Support for gcc vector attributes, SIMD builtins

Tue Feb 1 10:38:30 PST 2011

== Quote from Jerry Quinn (jlquinn at optonline.net)'s article
> Iain Buclaw Wrote:
> > == Quote from Mike Farnsworth (mike.farnsworth at gmail.com)'s article
> > > I built gdc from tip on Fedora 13 (x86-64) and started playing around
> > > with creating a vector struct (x,y,z,w) to see what kind of optimization
> > > the code generator did with it.  It was able to partially drop into SSE
> > > registers and instructions, but not as well as I had hoped from writing
> > > "regular" D code.
> > > I poked through the builtins that get pulled into d-builtins.c /
> > > d-builtins2.cc but I don't see anything that might be pulling in
> > > definitions such as __builtin_ia32_* for SSE, for example.
> > > How hard would it be to get some sort of vector attribute attached to a
> > > type (or just plain indroduce v4sf, __m128, or something like that) and
> > > get those SIMD builtins available?
> >
> > Saying that, workaround is to use array types.
> > typedef float[4] __m128;
> > typedef float[4] __v4sf;
> >
> >
> > All the more reason to show you that pragma(attribute) is still very incomplete to
> > use.
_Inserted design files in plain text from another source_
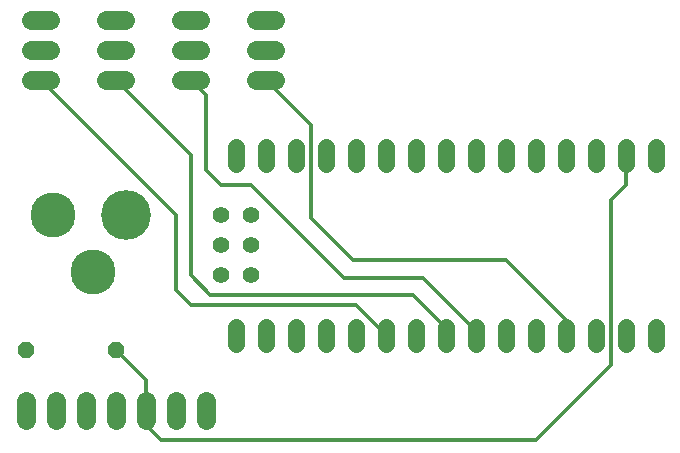
<source format=gbl>
G04 EAGLE Gerber RS-274X export*
G75*
%MOMM*%
%FSLAX34Y34*%
%LPD*%
%INBottom Copper*%
%IPPOS*%
%AMOC8*
5,1,8,0,0,1.08239X$1,22.5*%
G01*
%ADD10C,4.216000*%
%ADD11C,3.816000*%
%ADD12C,1.625600*%
%ADD13C,1.409600*%
%ADD14C,1.409600*%
%ADD15P,1.539592X8X202.500000*%
%ADD16C,0.304800*%


D10*
X136000Y558800D03*
D11*
X73500Y558800D03*
X107500Y510800D03*
D12*
X182372Y673100D02*
X198628Y673100D01*
X198628Y698500D02*
X182372Y698500D01*
X182372Y723900D02*
X198628Y723900D01*
X245872Y673100D02*
X262128Y673100D01*
X262128Y698500D02*
X245872Y698500D01*
X245872Y723900D02*
X262128Y723900D01*
X135128Y673100D02*
X118872Y673100D01*
X118872Y698500D02*
X135128Y698500D01*
X135128Y723900D02*
X118872Y723900D01*
X71628Y673100D02*
X55372Y673100D01*
X55372Y698500D02*
X71628Y698500D01*
X71628Y723900D02*
X55372Y723900D01*
D13*
X228600Y464248D02*
X228600Y450152D01*
X254000Y450152D02*
X254000Y464248D01*
X279400Y464248D02*
X279400Y450152D01*
X304800Y450152D02*
X304800Y464248D01*
X330200Y464248D02*
X330200Y450152D01*
X355600Y450152D02*
X355600Y464248D01*
X381000Y464248D02*
X381000Y450152D01*
X406400Y450152D02*
X406400Y464248D01*
X431800Y464248D02*
X431800Y450152D01*
X457200Y450152D02*
X457200Y464248D01*
X482600Y464248D02*
X482600Y450152D01*
X508000Y450152D02*
X508000Y464248D01*
X228600Y602552D02*
X228600Y616648D01*
X254000Y616648D02*
X254000Y602552D01*
X279400Y602552D02*
X279400Y616648D01*
X431800Y616648D02*
X431800Y602552D01*
X457200Y602552D02*
X457200Y616648D01*
X482600Y616648D02*
X482600Y602552D01*
X508000Y602552D02*
X508000Y616648D01*
X584200Y616648D02*
X584200Y602552D01*
X584200Y464248D02*
X584200Y450152D01*
X558800Y450152D02*
X558800Y464248D01*
X533400Y464248D02*
X533400Y450152D01*
X558800Y602552D02*
X558800Y616648D01*
X533400Y616648D02*
X533400Y602552D01*
X304800Y602552D02*
X304800Y616648D01*
D14*
X241300Y558800D03*
X241300Y533400D03*
X241300Y508000D03*
D13*
X406400Y602552D02*
X406400Y616648D01*
X381000Y616648D02*
X381000Y602552D01*
X355600Y602552D02*
X355600Y616648D01*
X330200Y616648D02*
X330200Y602552D01*
D14*
X215900Y558800D03*
X215900Y533400D03*
X215900Y508000D03*
D12*
X50800Y401828D02*
X50800Y385572D01*
X76200Y385572D02*
X76200Y401828D01*
X101600Y401828D02*
X101600Y385572D01*
X127000Y385572D02*
X127000Y401828D01*
X152400Y401828D02*
X152400Y385572D01*
X177800Y385572D02*
X177800Y401828D01*
X203200Y401828D02*
X203200Y385572D01*
D15*
X127000Y444500D03*
X50800Y444500D03*
D16*
X177800Y558800D02*
X63500Y673100D01*
X177800Y558800D02*
X177800Y495300D01*
X190500Y482600D01*
X330200Y482600D01*
X355600Y457200D01*
X190500Y609600D02*
X127000Y673100D01*
X190500Y609600D02*
X190500Y508000D01*
X207010Y491490D01*
X378460Y491490D01*
X406400Y463550D01*
X406400Y457200D01*
X387350Y505460D02*
X320040Y505460D01*
X387350Y505460D02*
X431800Y461010D01*
X431800Y457200D01*
X203200Y660400D02*
X190500Y673100D01*
X203200Y660400D02*
X203200Y596900D01*
X215900Y584200D01*
X241300Y584200D01*
X320040Y505460D01*
X292100Y635000D02*
X254000Y673100D01*
X292100Y635000D02*
X292100Y556260D01*
X327660Y520700D01*
X457200Y520700D01*
X508000Y469900D01*
X508000Y457200D01*
X152400Y419100D02*
X127000Y444500D01*
X152400Y419100D02*
X152400Y393700D01*
X482600Y368300D02*
X546100Y431800D01*
X546100Y571500D01*
X558800Y584200D01*
X558800Y609600D01*
X152400Y393700D02*
X152400Y381000D01*
X165100Y368300D01*
X482600Y368300D01*
M02*

</source>
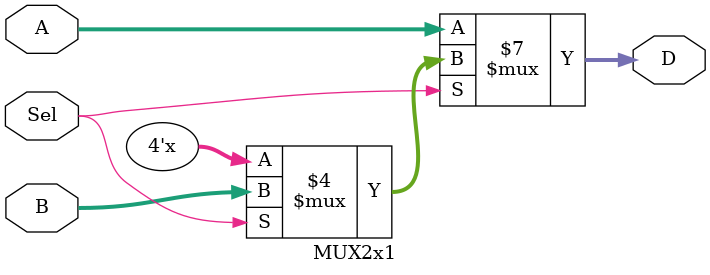
<source format=v>
`timescale 1ns / 1ps

module MUX2x1 #(parameter DATAWIDTH = 4)(A, B, Sel, D);
	input      [DATAWIDTH-1:0] A, B;
	input                      Sel;
	output reg [DATAWIDTH-1:0] D;

	always @(A,B,Sel) begin
		if (Sel == 1'b0)
			D <= A;
		else if (Sel == 1'b1)
			D <= B;
	end
endmodule
</source>
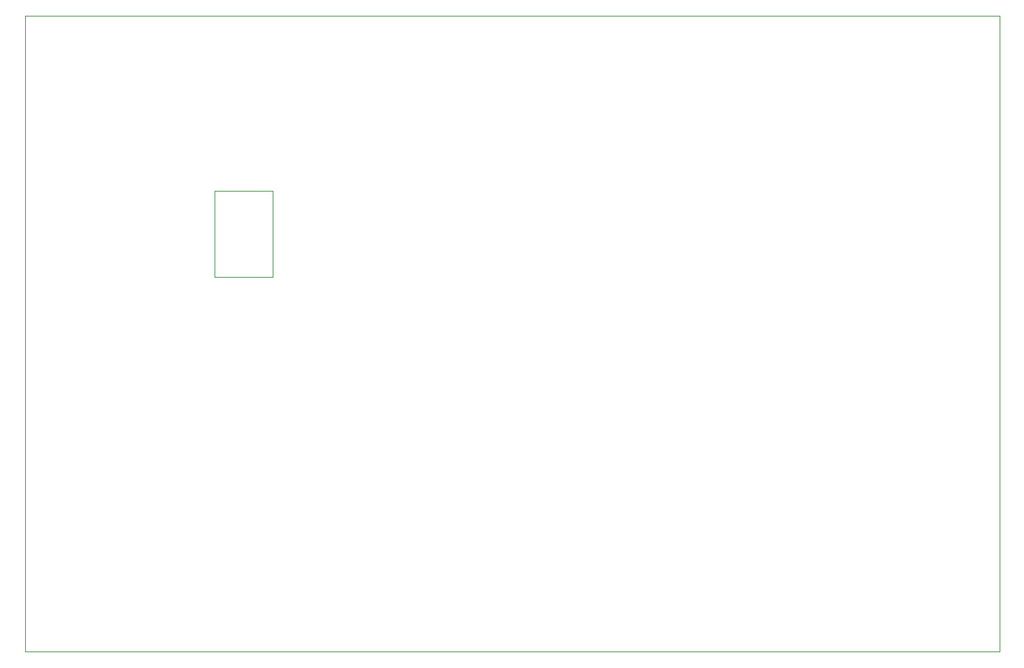
<source format=gm1>
G04 #@! TF.GenerationSoftware,KiCad,Pcbnew,(7.0.0-0)*
G04 #@! TF.CreationDate,2023-12-24T21:03:28+08:00*
G04 #@! TF.ProjectId,Arduino Shield,41726475-696e-46f2-9053-6869656c642e,rev?*
G04 #@! TF.SameCoordinates,Original*
G04 #@! TF.FileFunction,Profile,NP*
%FSLAX46Y46*%
G04 Gerber Fmt 4.6, Leading zero omitted, Abs format (unit mm)*
G04 Created by KiCad (PCBNEW (7.0.0-0)) date 2023-12-24 21:03:28*
%MOMM*%
%LPD*%
G01*
G04 APERTURE LIST*
G04 #@! TA.AperFunction,Profile*
%ADD10C,0.100000*%
G04 #@! TD*
G04 APERTURE END LIST*
D10*
X42418000Y-40640000D02*
X49276000Y-40640000D01*
X49276000Y-40640000D02*
X49276000Y-50800000D01*
X49276000Y-50800000D02*
X42418000Y-50800000D01*
X42418000Y-50800000D02*
X42418000Y-40640000D01*
X20000000Y-20000000D02*
X135000000Y-20000000D01*
X135000000Y-20000000D02*
X135000000Y-95000000D01*
X135000000Y-95000000D02*
X20000000Y-95000000D01*
X20000000Y-95000000D02*
X20000000Y-20000000D01*
M02*

</source>
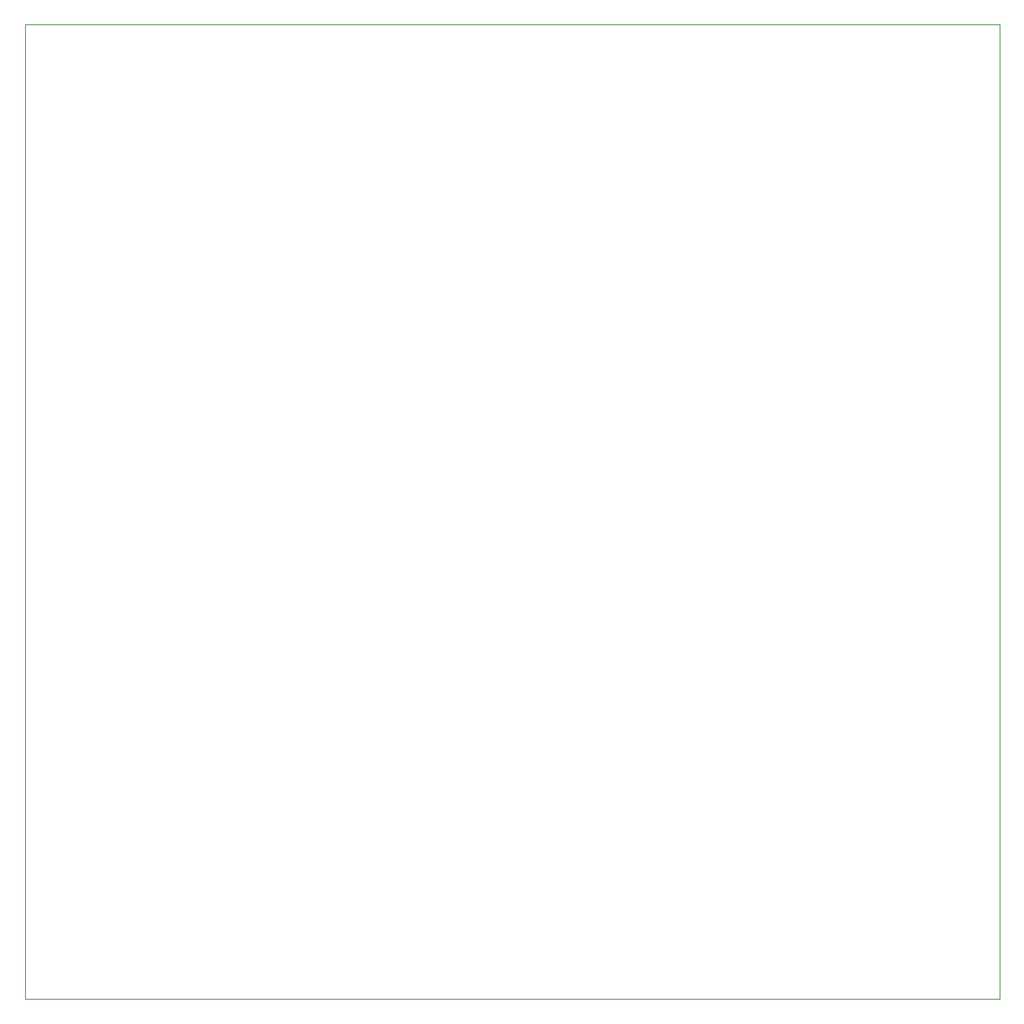
<source format=gbr>
G04 #@! TF.GenerationSoftware,KiCad,Pcbnew,5.99.0-unknown-50e22de3ba~107~ubuntu20.04.1*
G04 #@! TF.CreationDate,2021-01-25T09:59:02-06:00*
G04 #@! TF.ProjectId,AP3500,41503335-3030-42e6-9b69-6361645f7063,rev?*
G04 #@! TF.SameCoordinates,Original*
G04 #@! TF.FileFunction,Legend,Bot*
G04 #@! TF.FilePolarity,Positive*
%FSLAX46Y46*%
G04 Gerber Fmt 4.6, Leading zero omitted, Abs format (unit mm)*
G04 Created by KiCad (PCBNEW 5.99.0-unknown-50e22de3ba~107~ubuntu20.04.1) date 2021-01-25 09:59:02*
%MOMM*%
%LPD*%
G01*
G04 APERTURE LIST*
G04 #@! TA.AperFunction,Profile*
%ADD10C,0.100000*%
G04 #@! TD*
G04 APERTURE END LIST*
D10*
X105000000Y0D02*
X105000000Y-105000000D01*
X0Y0D02*
X105000000Y0D01*
X0Y-105000000D02*
X105000000Y-105000000D01*
X0Y-105000000D02*
X0Y0D01*
M02*

</source>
Any ideas to improve it are welcome though. :)
> The workaround actually looks like a cleaner way to define types for vector
intrinsics.  How hard would it be to export vector intrinsics so the API expects
float[4], for example?

I haven't given it much thought on how internal representation could be, but I'd
lean on using unions in D code for usage in the language. As its probably most
portable.

For example, one of the older 'hello vectors' I know of:

import std.c.stdio;

pragma(set_attribute, __v4sf, vector_size(16));
typedef float __v4sf;

union f4vector
{
    __v4sf v;
    float[4] f;
}

int main()
{
    f4vector a, b, c;

    a.f = [1, 2, 3, 4];
    b.f = [5, 6, 7, 8];

    c.v = a.v + b.v;
    printf("%f, %f, %f, %f\n", c.f[0], c.f[1], c.f[2], c.f[3]);

    return 0;
}

Compile: gdc -c -g -msse hellovector.d
Dump Object: objdump -dS hellovector.o'

And the output of the SIMD operation speaks for itself:

c.v = a.v + b.v;
  xorps  %xmm1,%xmm1
  movlps %gs:0x0,%xmm1
  movhps %gs:0x8,%xmm1
  xorps  %xmm0,%xmm0
  movlps %gs:0x0,%xmm0
  movhps %gs:0x8,%xmm0
  addps  %xmm1,%xmm0
  movlps %xmm0,%gs:0x0
  movhps %xmm0,%gs:0x8

Regards.
Iain